Below are pictures of my family and friends. I really do love them all dearly.
Papa! Though I'm not sure if this is my real dad. I don't exactly have his eyes (or so mom says).
This is my mom. One time I had a dream that I floated back inside of her uterus and stayed there for nine months all over again. "Don't eat that now mom," I said to her when this photo was taken, "It'll go straight to your thighs!" Lol.
This is my grandpa. Mom told me she has to put him outside to stop him from chewing the sofa. One time he smoked a whole carton of cigarettes through the hole in his neck.
This is my grandma. She's foxxxy. She keeps telling me that she knows what I want for Christmas, but she keeps getting me socks. Mom told me she used to be a stripper.
She's my dream woman. Even if she was related to me, I'd still rape the shit out of her. I'm going to assassinate her some day.
This is my Uncle Ernie.

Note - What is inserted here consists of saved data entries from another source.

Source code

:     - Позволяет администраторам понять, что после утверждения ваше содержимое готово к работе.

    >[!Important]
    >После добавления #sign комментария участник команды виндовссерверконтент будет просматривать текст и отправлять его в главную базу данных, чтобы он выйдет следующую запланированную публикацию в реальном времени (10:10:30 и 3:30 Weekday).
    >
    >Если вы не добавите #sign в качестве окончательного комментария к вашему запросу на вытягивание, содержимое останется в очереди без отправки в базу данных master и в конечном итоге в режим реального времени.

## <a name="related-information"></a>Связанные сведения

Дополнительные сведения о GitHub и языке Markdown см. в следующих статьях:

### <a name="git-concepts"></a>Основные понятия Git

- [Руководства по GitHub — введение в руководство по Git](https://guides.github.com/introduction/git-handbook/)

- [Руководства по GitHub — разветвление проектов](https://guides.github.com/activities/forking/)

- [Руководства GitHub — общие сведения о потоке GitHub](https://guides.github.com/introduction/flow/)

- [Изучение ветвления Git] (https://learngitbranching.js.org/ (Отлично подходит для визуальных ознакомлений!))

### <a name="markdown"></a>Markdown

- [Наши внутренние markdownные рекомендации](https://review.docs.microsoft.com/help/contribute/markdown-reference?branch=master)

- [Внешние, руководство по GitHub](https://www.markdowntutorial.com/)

He's my dad's brother. He got arrested for selling sugar to people.
This is from a postcard I got from my cousin Robert. He's in Iraq right now. I haven't heard from him in a while though.
These are some members of my extended family. People tell me this is where I get my good looks from.
Rick is another one of my good friends. He smells like smoked ham.
This is Ryan. Most girls think he's hideous, but if I were a girl, I would want to have his babies. But I'm not, so I don't.
Here be Chris and his lovely woman. They make such a cute couple. It's too bad Chris is impotent though. They'd have beautiful children.
David's my hero. I think about what it'd be like to put my toes in his mouth.
This is my neighbor, Thomas. He's always yelling and rolling around on the ground. One time, he invited us over for a BBQ, and we were like, "What's for dinner?", and he was like, "AAAAAAAAAAAAAH! AAAAAAAAAAH! AAAAAAAAAAAH!" It was pretty good.
This is the dog mom got me for Roadkill Appreciation Day. He gets really crazy sometimes, so I got him a shock collar. His flesh is starting to smell.